Pensando na vida

Na hora de dormir, eu estava na cama e a mamãe na poltrona do meu lado.

— Mamãe, e se você e o papai morrerem antes de eu ficar grande?

— Filho, nós vamos morrer um dia. A morte faz parte da vida. Todo mundo morre.

— Então vocês vão morrer depois que eu ficar grande?

— Não vamos nos preocupar com a morte. Vamos pensar na vida que é tão boa e nós temos que aproveitar. Você, por exemplo, terá uma vida muito boa, pois desde pequeno está aprendendo a ser mais feliz e um ser melhor.

Sorri e dei um beijo nela.

— É, mamãe, vamos pensar na vida.

Para onde o sol vai de noite?

— Papai, para onde o sol vai de noite?

— Essa é uma excelente pergunta, filho!

O papai pegou uma bolinha amarela e outra azul, dos meus brinquedos.

— Vou fazer de conta que esta bolinha amarela é o sol e a azul e a Terra, o planeta onde fica a nossa casa. Aqui onde está a nossa casa está sol, porque o lado da Terra onde estamos está virado para o sol. Aqui do outro lado, onde vive o Zezinho, está escuro, porque o sol só pega em um lado da Terra de cada vez, está vendo? Mas olha que legal, a Terra gira! Gira o tempo todo. E chega uma hora em que fica dia na casa do Zezinho e na nossa casa, que está agora do outro lado do planeta fica…?

— Escuro!

— Isso mesmo. E como o sol não está batendo neste lado do planeta, fica noite. Agora você sabe que o sol não vai para lugar nenhum, é a Terra que gira.

— (Pensativo…) Papai, a lua também gira?

Eu nasci de um ovo de galinha?

— Tia Keka, você tem filho?

— Não, ainda não tenho. Mas logo eu vou engravidar e ter um neném aqui dentro da minha barriga.

— Mas como é que ele vai entrar aí?

— (risada nervosa) O Tio Ander que vai colocar.

— Mamãe, eu estava na sua barriga?

— Sim, você estava.

— Mas como é que eu cabia lá?

— Você era um ovinho e foi crescendo.

— Um ovinho de galinha? E daí quebrou a casca?

— Não era um ovo de galinha.
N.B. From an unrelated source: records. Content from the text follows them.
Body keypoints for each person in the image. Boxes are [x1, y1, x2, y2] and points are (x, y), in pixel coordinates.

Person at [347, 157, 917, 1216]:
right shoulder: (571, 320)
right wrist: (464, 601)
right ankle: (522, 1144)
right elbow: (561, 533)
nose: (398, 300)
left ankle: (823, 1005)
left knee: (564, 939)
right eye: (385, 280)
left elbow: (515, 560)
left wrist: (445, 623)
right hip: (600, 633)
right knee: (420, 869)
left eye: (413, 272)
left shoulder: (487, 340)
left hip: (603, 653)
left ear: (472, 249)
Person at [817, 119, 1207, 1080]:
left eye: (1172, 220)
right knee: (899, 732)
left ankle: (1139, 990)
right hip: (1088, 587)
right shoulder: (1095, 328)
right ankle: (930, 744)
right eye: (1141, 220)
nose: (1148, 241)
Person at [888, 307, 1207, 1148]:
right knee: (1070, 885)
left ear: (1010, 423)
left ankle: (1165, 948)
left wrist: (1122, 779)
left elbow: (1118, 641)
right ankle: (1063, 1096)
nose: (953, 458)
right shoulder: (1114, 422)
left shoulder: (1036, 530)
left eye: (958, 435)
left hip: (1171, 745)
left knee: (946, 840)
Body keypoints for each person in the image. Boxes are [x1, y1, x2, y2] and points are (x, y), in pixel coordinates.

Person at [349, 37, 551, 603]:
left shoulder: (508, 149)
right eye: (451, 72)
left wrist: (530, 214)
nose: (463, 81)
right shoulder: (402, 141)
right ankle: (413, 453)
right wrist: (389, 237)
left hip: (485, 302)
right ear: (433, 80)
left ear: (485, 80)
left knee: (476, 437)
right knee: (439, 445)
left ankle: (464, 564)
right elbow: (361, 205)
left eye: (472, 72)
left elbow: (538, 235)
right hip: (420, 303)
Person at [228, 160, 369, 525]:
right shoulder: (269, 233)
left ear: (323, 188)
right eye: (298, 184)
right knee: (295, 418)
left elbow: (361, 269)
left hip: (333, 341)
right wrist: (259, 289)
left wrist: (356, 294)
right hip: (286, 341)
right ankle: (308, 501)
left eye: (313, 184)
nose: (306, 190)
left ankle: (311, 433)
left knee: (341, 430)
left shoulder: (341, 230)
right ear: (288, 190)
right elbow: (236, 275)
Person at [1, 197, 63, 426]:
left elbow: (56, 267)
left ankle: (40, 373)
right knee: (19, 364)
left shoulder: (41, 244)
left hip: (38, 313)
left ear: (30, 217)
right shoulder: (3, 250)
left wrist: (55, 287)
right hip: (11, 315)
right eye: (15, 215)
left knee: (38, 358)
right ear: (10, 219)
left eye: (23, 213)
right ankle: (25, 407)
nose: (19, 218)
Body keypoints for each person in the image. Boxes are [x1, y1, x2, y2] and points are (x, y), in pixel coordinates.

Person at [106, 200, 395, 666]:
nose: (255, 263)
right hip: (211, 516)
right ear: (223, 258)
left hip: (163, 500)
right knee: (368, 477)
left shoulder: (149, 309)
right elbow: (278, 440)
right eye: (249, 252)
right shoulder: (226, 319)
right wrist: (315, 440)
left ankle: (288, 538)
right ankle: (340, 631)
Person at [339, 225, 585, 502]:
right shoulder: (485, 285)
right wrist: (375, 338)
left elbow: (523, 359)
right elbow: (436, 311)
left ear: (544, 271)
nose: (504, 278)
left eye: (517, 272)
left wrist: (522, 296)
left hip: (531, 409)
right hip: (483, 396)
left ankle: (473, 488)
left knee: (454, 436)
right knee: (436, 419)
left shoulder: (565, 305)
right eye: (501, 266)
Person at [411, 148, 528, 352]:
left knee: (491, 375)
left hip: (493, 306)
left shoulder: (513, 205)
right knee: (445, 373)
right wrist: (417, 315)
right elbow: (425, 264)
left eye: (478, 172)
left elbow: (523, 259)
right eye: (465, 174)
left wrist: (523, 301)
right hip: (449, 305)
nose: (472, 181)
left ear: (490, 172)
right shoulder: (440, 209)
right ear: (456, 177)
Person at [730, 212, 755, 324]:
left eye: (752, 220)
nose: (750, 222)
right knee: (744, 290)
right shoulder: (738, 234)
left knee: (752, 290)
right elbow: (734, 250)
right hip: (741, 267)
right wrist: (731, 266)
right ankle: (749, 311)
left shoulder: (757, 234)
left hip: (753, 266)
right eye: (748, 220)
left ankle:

Você era um ovinho que foi crescendo e se transformando em um bebê.

Xeretinha

Mamãe estava me contanto uma história:

— Um menino que era muito curioso e que queria saber de tudo o que acontecia. Ele se metia no meio da conversa dos adultos e até ouvia atrás da porta conversas que ele não devia ouvir. Até que um dia ele estava fazendo isso, a porta abriu e ele caiu. O papai e a mamãe não gostaram nada da atitude dele e falaram que ele tinha um pensamento muito ruim de xeretar.

— Mas mamãe, eu também me meto no meio das conversas. Porque não tem espaço. Se tivesse espaço eu esperava do ladinho.

— Filho, eu quis dizer que se meter no meio é interromper a conversa.

— Mas o que é interromper?

— É quando as pessoas estão falando e você grita “pare de falar, pare de falar”.

— Ah! Eu também interrompo a conversa.

— Então você tem que esperar as pessoas terminarem a conversa e depois você pergunta.

— Então tá bom. Então eu vou ficar quietinho esperando terminar.